··· Records shown

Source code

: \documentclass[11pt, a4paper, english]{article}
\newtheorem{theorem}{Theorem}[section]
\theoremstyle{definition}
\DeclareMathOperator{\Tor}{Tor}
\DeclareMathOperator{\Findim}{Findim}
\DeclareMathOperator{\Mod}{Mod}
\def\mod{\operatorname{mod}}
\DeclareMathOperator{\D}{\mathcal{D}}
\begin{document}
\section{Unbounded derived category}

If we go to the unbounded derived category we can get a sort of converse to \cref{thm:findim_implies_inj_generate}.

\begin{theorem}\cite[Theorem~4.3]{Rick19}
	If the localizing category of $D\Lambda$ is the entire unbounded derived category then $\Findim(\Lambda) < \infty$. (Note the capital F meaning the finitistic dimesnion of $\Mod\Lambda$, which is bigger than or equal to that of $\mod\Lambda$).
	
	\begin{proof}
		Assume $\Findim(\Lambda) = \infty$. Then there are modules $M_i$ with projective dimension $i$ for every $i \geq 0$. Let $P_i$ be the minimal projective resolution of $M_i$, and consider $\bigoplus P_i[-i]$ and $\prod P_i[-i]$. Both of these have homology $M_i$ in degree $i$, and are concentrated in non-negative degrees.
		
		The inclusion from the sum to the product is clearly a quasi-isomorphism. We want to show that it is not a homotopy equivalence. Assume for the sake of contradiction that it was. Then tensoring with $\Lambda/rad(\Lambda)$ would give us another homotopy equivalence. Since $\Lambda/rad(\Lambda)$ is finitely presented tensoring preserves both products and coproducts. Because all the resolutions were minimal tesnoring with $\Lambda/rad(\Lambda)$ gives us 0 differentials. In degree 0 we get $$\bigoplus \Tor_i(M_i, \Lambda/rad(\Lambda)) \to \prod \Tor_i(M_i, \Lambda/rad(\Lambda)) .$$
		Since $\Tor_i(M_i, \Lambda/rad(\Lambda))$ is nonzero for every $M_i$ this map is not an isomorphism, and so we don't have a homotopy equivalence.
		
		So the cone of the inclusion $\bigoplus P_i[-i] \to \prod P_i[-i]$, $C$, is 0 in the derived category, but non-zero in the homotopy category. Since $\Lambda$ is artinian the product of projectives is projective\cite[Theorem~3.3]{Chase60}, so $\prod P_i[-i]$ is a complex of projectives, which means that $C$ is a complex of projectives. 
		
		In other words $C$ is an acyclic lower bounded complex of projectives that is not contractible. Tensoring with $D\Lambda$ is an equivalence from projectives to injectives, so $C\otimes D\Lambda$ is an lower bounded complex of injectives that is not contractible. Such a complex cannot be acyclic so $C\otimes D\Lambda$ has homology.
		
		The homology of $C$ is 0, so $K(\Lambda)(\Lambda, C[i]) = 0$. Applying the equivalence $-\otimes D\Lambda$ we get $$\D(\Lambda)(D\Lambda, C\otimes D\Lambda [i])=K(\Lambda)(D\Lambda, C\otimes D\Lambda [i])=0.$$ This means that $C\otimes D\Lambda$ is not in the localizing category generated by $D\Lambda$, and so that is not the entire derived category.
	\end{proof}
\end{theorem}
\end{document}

······

--- Task requirements ---
The lines from the start of the entries above through the line containing "If we go to" are the ones to return, please; copy them exactly and include both ends.

--- Result of this task ---
Source code

: \documentclass[11pt, a4paper, english]{article}
\newtheorem{theorem}{Theorem}[section]
\theoremstyle{definition}
\DeclareMathOperator{\Tor}{Tor}
\DeclareMathOperator{\Findim}{Findim}
\DeclareMathOperator{\Mod}{Mod}
\def\mod{\operatorname{mod}}
\DeclareMathOperator{\D}{\mathcal{D}}
\begin{document}
\section{Unbounded derived category}

If we go to the unbounded derived category we can get a sort of converse to \cref{thm:findim_implies_inj_generate}.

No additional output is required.